Spezialkliniken statt medizinischer Allroundversorgung

Neue Krankenhausfinanzierung krempelt Hamburger Gesundheitssystem um. Experten warnen vor Kliniksterben

„Der Verlust eines Krankenhauses ist in einer Metropole keine Katastrophe“

Hamburgs Gesundheitssystem steht vor dem Umbruch: „Es wird mehr Spezialisierung und Schwerpunktbildung in und mehr Kooperation zwischen den Krankenhäusern geben“, erwartet Gesundheitsstaatsrat Dietrich Wersich (CDU) für die nahe Zukunft. Immer mehr Krankenhäuser würden nicht mehr den Komplettkatalog anmedizinischer Versorgung bieten können. „Die Kliniken werden Leistungen abgeben müssen, die sie nicht mehr wirtschaftlich erledigen können“, ahnt der Hamburger Leiter des Angestellten- und Arbeiterersatzkassenverbandes (VdAK/AEV), Günter Ploß.

Hintergrund der Debatte auf einer gemeinsamen Fachtagung von VdAK/AEV und der Hamburgischen Krankenhausgesellschaft (HKG) in der Hansestadt ist die ab 2005 greifende Umstellung der Klinikbudgets auf so genannte „DRG“-Fallpauschalen (Diagnosis-Related-Groups) für jede einzelne Krankenhausleistung.
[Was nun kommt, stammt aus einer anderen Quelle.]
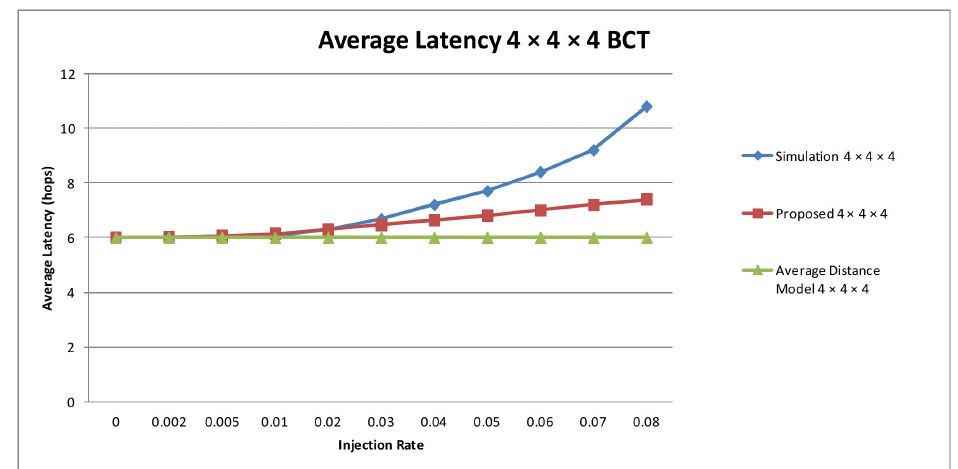
Figure 8. Average estimated latency vs. flit injection rate comparison between simulation, the proposed model and the average distance model for a 4 × 4 × 4 NoC topology and bit-complement traffic.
Gleicher Preis für gleiche Leistung heißt das Ziel des „zweiten Fallpauschalenänderungsgesetzes“, dass demnächst von Bundesrat und Bundestag verabschiedet werden soll.
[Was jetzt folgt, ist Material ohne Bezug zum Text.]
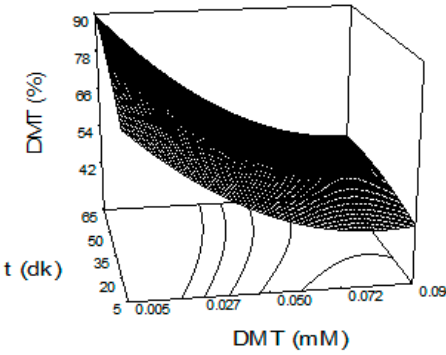
Figure 1. Effects of initial DMT concentration and initial reaction time on DMT oxidation.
Doch was in der Theorie gerecht klingt, wirft in der Praxis große Probleme auf. Denn aufgrund von Unterschieden bei Abteilungsgrößen, Geräte-Ausstattung, baulichen Strukturen und Patientenprofil sind die Kosten der gleichen Operation von Klinik zu Klinik verschieden. Zukünftig dürfen sie nun einen mittleren Satz nicht mehr überschreiten. Das alte Abrechnungssystem soll schrittweise innerhalb von vier bis fünf Jahren durch das neue ersetzt werden.

„Von den Details der Umsetzung hängt die Existenz ganzer Krankenhäuser ab“, ahnt Peter Steiner, Geschäftsführer der Deutschen Krankenhausgesellschaft, dem Dachverband der Klinikbetreiber. Weil viele Fragen noch ungeregelt seien, fordert auch Abshoff einen sanfteren Einstieg in das „DRG“-System und eine Verlängerung der Übergangsphase von vier auf fünf Jahre. So sei etwa die Finanzierung von Ausbildungsmaßnahmen durch die Kassen genauso ungeklärt wie die Abrechnung der medizinischen Leistungen für Kinder, die in der Regel aufwendiger sind als bei erwachsenen Patienten.

Da vor dem Hintergrund immer kürzerer Klinikaufenthalte nicht alle Krankenhäuser die Budgetumstellung überleben werden, sieht VdAK/AEV-Abteilungsleiter Theo Riegel „die allgemeine Gesundheits-Versorgung in der Fläche in Frage gestellt“. Für Hamburg befürchtet Staatsrat Wersich allerdings keine Versorgungslücken, sollte eine Klinik auf der Strecke bleiben: „Der Verlust eines Krankenhauses ist in einer Metropole keine Katastrophe.“

Bei der Fallpauschalenabrechnung würden die Kassen statt nur umzuverteilen gerne streichen: Kliniken, deren Kosten schon heute unter dem Mittelwert liegen sollen danach auch in Zukunft nicht mehr Geld bekommen. Ein Einsparvorschlag, der allerdings beim Hamburger Senat entschiedene Gegenwehr auslöst.

„Es gibt viele Krankenhäuser, die das Geld dringend brauchen – in denen Urlaubsgelder gestrichen, Tarifsteigerungen nicht bezahlt wurden und die Träger trotzdem zugebuttert haben“, sagt Wersich. Wer bereits jetzt rentabel arbeite, dürfe dafür nicht bestraft werden – bluten sollten nur die Kliniken, deren Leistungen zu teuer seien.

„Das neue Abrechnungssystem“, so wendet ein Controller des AK Barmbek auf der Diskussion ein, „bedeute das „Aus für die Quersubventionierung innerhalb einer Klinik“ – dass eine weniger profitable Abteilung von einer lukrativen mitfinanziert wird, werde es „in Zukunft nicht mehr geben“.

Der Staatsrat hingegen hofft, dass die beschriebene „Mischkalkulation“ zwischen Profit- und Non-Profit-Centern in den Kliniken auch weiterhin existieren werde – schließlich würden die Budgets durch den neuen Abrechnungsmodus nur umverteilt, nicht aber gesenkt. Wersich: „Was heute geht, kann deshalb auch morgen funktionieren.“

„Die Kliniken müssen Leistungen abgeben, die sie nicht wirtschaftlich erledigen“

Dieser Prognose aber widerspricht der Hamburger HKG-Geschäftsführer Jürgen Abshoff entschieden: „Wer die Kliniken mit DRGs auf ökonomisches Denken verpflichtet, kann nicht erwarten, dass sie unwirtschaftliche Abteilungen subventionieren und so am Leben halten.“ Ein Arzt drückt es am Rande der Veranstaltung anders aus: „Ein bisschen Markt ist wie ein bisschen schwanger.“

Der Mann weiß, wovon er spricht – er ist Gynäkologe.